- [ACTIVITY] Omit the pictures, then reproduce every remaining record exactly.

- [DATASET]
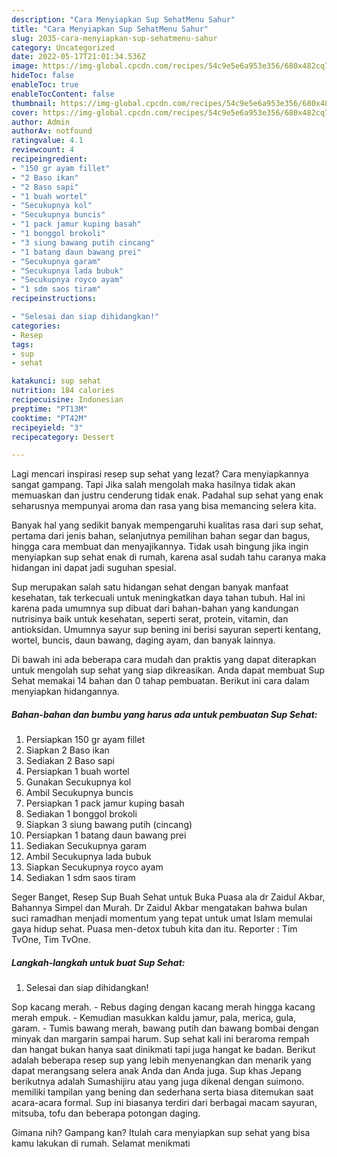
 ```yaml
---
description: "Cara Menyiapkan Sup SehatMenu Sahur"
title: "Cara Menyiapkan Sup SehatMenu Sahur"
slug: 2035-cara-menyiapkan-sup-sehatmenu-sahur
category: Uncategorized
date: 2022-05-17T21:01:34.536Z
image: https://img-global.cpcdn.com/recipes/54c9e5e6a953e356/680x482cq70/sup-sehat-foto-resep-utama.jpg
hideToc: false
enableToc: true
enableTocContent: false
thumbnail: https://img-global.cpcdn.com/recipes/54c9e5e6a953e356/680x482cq70/sup-sehat-foto-resep-utama.jpg
cover: https://img-global.cpcdn.com/recipes/54c9e5e6a953e356/680x482cq70/sup-sehat-foto-resep-utama.jpg
author: Admin
authorAv: notfound
ratingvalue: 4.1
reviewcount: 4
recipeingredient:
- "150 gr ayam fillet"
- "2 Baso ikan"
- "2 Baso sapi"
- "1 buah wortel"
- "Secukupnya kol"
- "Secukupnya buncis"
- "1 pack jamur kuping basah"
- "1 bonggol brokoli"
- "3 siung bawang putih cincang"
- "1 batang daun bawang prei"
- "Secukupnya garam"
- "Secukupnya lada bubuk"
- "Secukupnya royco ayam"
- "1 sdm saos tiram"
recipeinstructions:

- "Selesai dan siap dihidangkan!"
categories:
- Resep
tags:
- sup
- sehat

katakunci: sup sehat 
nutrition: 184 calories
recipecuisine: Indonesian
preptime: "PT13M"
cooktime: "PT42M"
recipeyield: "3"
recipecategory: Dessert

---
```



Lagi mencari inspirasi resep sup sehat yang lezat? Cara menyiapkannya sangat gampang. Tapi Jika salah mengolah maka hasilnya tidak akan memuaskan dan justru cenderung tidak enak. Padahal sup sehat yang enak seharusnya mempunyai aroma dan rasa yang bisa memancing selera kita.


Banyak hal yang sedikit banyak mempengaruhi kualitas rasa dari sup sehat, pertama dari jenis bahan, selanjutnya pemilihan bahan segar dan bagus, hingga cara membuat dan menyajikannya. Tidak usah bingung jika ingin menyiapkan sup sehat enak di rumah, karena asal sudah tahu caranya maka hidangan ini dapat jadi suguhan spesial.

Sup merupakan salah satu hidangan sehat dengan banyak manfaat kesehatan, tak terkecuali untuk meningkatkan daya tahan tubuh. Hal ini karena pada umumnya sup dibuat dari bahan-bahan yang kandungan nutrisinya baik untuk kesehatan, seperti serat, protein, vitamin, dan antioksidan. Umumnya sayur sup bening ini berisi sayuran seperti kentang, wortel, buncis, daun bawang, daging ayam, dan banyak lainnya.


Di bawah ini ada beberapa cara mudah dan praktis yang dapat diterapkan untuk mengolah sup sehat yang siap dikreasikan. Anda dapat membuat Sup Sehat memakai 14 bahan dan 0 tahap pembuatan. Berikut ini cara dalam menyiapkan hidangannya.

<!--inarticleads1-->

##### Bahan-bahan dan bumbu yang harus ada untuk pembuatan Sup Sehat:

1. Persiapkan 150 gr ayam fillet
1. Siapkan 2 Baso ikan
1. Sediakan 2 Baso sapi
1. Persiapkan 1 buah wortel
1. Gunakan Secukupnya kol
1. Ambil Secukupnya buncis
1. Persiapkan 1 pack jamur kuping basah
1. Sediakan 1 bonggol brokoli
1. Siapkan 3 siung bawang putih (cincang)
1. Persiapkan 1 batang daun bawang prei
1. Sediakan Secukupnya garam
1. Ambil Secukupnya lada bubuk
1. Siapkan Secukupnya royco ayam
1. Sediakan 1 sdm saos tiram


Seger Banget, Resep Sup Buah Sehat untuk Buka Puasa ala dr Zaidul Akbar, Bahannya Simpel dan Murah. Dr Zaidul Akbar mengatakan bahwa bulan suci ramadhan menjadi momentum yang tepat untuk umat Islam memulai gaya hidup sehat. Puasa men-detox tubuh kita dan itu. Reporter : Tim TvOne, Tim TvOne. 

<!--inarticleads2-->

##### Langkah-langkah untuk buat Sup Sehat:


1. Selesai dan siap dihidangkan!

Sop kacang merah. - Rebus daging dengan kacang merah hingga kacang merah empuk. - Kemudian masukkan kaldu jamur, pala, merica, gula, garam. - Tumis bawang merah, bawang putih dan bawang bombai dengan minyak dan margarin sampai harum. Sup sehat kali ini beraroma rempah dan hangat bukan hanya saat dinikmati tapi juga hangat ke badan. Berikut adalah beberapa resep sup yang lebih menyenangkan dan menarik yang dapat merangsang selera anak Anda dan Anda juga. Sup khas Jepang berikutnya adalah Sumashijiru atau yang juga dikenal dengan suimono. memiliki tampilan yang bening dan sederhana serta biasa ditemukan saat acara-acara formal. Sup ini biasanya terdiri dari berbagai macam sayuran, mitsuba, tofu dan beberapa potongan daging. 

Gimana nih? Gampang kan? Itulah cara menyiapkan sup sehat yang bisa kamu lakukan di rumah. Selamat menikmati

- [REPLY TO THE EXERCISE]
 ```yaml
---
description: "Cara Menyiapkan Sup SehatMenu Sahur"
title: "Cara Menyiapkan Sup SehatMenu Sahur"
slug: 2035-cara-menyiapkan-sup-sehatmenu-sahur
category: Uncategorized
date: 2022-05-17T21:01:34.536Z
image: https://img-global.cpcdn.com/recipes/54c9e5e6a953e356/680x482cq70/sup-sehat-foto-resep-utama.jpg
hideToc: false
enableToc: true
enableTocContent: false
thumbnail: https://img-global.cpcdn.com/recipes/54c9e5e6a953e356/680x482cq70/sup-sehat-foto-resep-utama.jpg
cover: https://img-global.cpcdn.com/recipes/54c9e5e6a953e356/680x482cq70/sup-sehat-foto-resep-utama.jpg
author: Admin
authorAv: notfound
ratingvalue: 4.1
reviewcount: 4
recipeingredient:
- "150 gr ayam fillet"
- "2 Baso ikan"
- "2 Baso sapi"
- "1 buah wortel"
- "Secukupnya kol"
- "Secukupnya buncis"
- "1 pack jamur kuping basah"
- "1 bonggol brokoli"
- "3 siung bawang putih cincang"
- "1 batang daun bawang prei"
- "Secukupnya garam"
- "Secukupnya lada bubuk"
- "Secukupnya royco ayam"
- "1 sdm saos tiram"
recipeinstructions:

- "Selesai dan siap dihidangkan!"
categories:
- Resep
tags:
- sup
- sehat

katakunci: sup sehat 
nutrition: 184 calories
recipecuisine: Indonesian
preptime: "PT13M"
cooktime: "PT42M"
recipeyield: "3"
recipecategory: Dessert

---
```



Lagi mencari inspirasi resep sup sehat yang lezat? Cara menyiapkannya sangat gampang. Tapi Jika salah mengolah maka hasilnya tidak akan memuaskan dan justru cenderung tidak enak. Padahal sup sehat yang enak seharusnya mempunyai aroma dan rasa yang bisa memancing selera kita.


Banyak hal yang sedikit banyak mempengaruhi kualitas rasa dari sup sehat, pertama dari jenis bahan, selanjutnya pemilihan bahan segar dan bagus, hingga cara membuat dan menyajikannya. Tidak usah bingung jika ingin menyiapkan sup sehat enak di rumah, karena asal sudah tahu caranya maka hidangan ini dapat jadi suguhan spesial.

Sup merupakan salah satu hidangan sehat dengan banyak manfaat kesehatan, tak terkecuali untuk meningkatkan daya tahan tubuh. Hal ini karena pada umumnya sup dibuat dari bahan-bahan yang kandungan nutrisinya baik untuk kesehatan, seperti serat, protein, vitamin, dan antioksidan. Umumnya sayur sup bening ini berisi sayuran seperti kentang, wortel, buncis, daun bawang, daging ayam, dan banyak lainnya.


Di bawah ini ada beberapa cara mudah dan praktis yang dapat diterapkan untuk mengolah sup sehat yang siap dikreasikan. Anda dapat membuat Sup Sehat memakai 14 bahan dan 0 tahap pembuatan. Berikut ini cara dalam menyiapkan hidangannya.

<!--inarticleads1-->

##### Bahan-bahan dan bumbu yang harus ada untuk pembuatan Sup Sehat:

1. Persiapkan 150 gr ayam fillet
1. Siapkan 2 Baso ikan
1. Sediakan 2 Baso sapi
1. Persiapkan 1 buah wortel
1. Gunakan Secukupnya kol
1. Ambil Secukupnya buncis
1. Persiapkan 1 pack jamur kuping basah
1. Sediakan 1 bonggol brokoli
1. Siapkan 3 siung bawang putih (cincang)
1. Persiapkan 1 batang daun bawang prei
1. Sediakan Secukupnya garam
1. Ambil Secukupnya lada bubuk
1. Siapkan Secukupnya royco ayam
1. Sediakan 1 sdm saos tiram


Seger Banget, Resep Sup Buah Sehat untuk Buka Puasa ala dr Zaidul Akbar, Bahannya Simpel dan Murah. Dr Zaidul Akbar mengatakan bahwa bulan suci ramadhan menjadi momentum yang tepat untuk umat Islam memulai gaya hidup sehat. Puasa men-detox tubuh kita dan itu. Reporter : Tim TvOne, Tim TvOne. 

<!--inarticleads2-->

##### Langkah-langkah untuk buat Sup Sehat:


1. Selesai dan siap dihidangkan!

Sop kacang merah. - Rebus daging dengan kacang merah hingga kacang merah empuk. - Kemudian masukkan kaldu jamur, pala, merica, gula, garam. - Tumis bawang merah, bawang putih dan bawang bombai dengan minyak dan margarin sampai harum. Sup sehat kali ini beraroma rempah dan hangat bukan hanya saat dinikmati tapi juga hangat ke badan. Berikut adalah beberapa resep sup yang lebih menyenangkan dan menarik yang dapat merangsang selera anak Anda dan Anda juga. Sup khas Jepang berikutnya adalah Sumashijiru atau yang juga dikenal dengan suimono. memiliki tampilan yang bening dan sederhana serta biasa ditemukan saat acara-acara formal. Sup ini biasanya terdiri dari berbagai macam sayuran, mitsuba, tofu dan beberapa potongan daging. 

Gimana nih? Gampang kan? Itulah cara menyiapkan sup sehat yang bisa kamu lakukan di rumah. Selamat menikmati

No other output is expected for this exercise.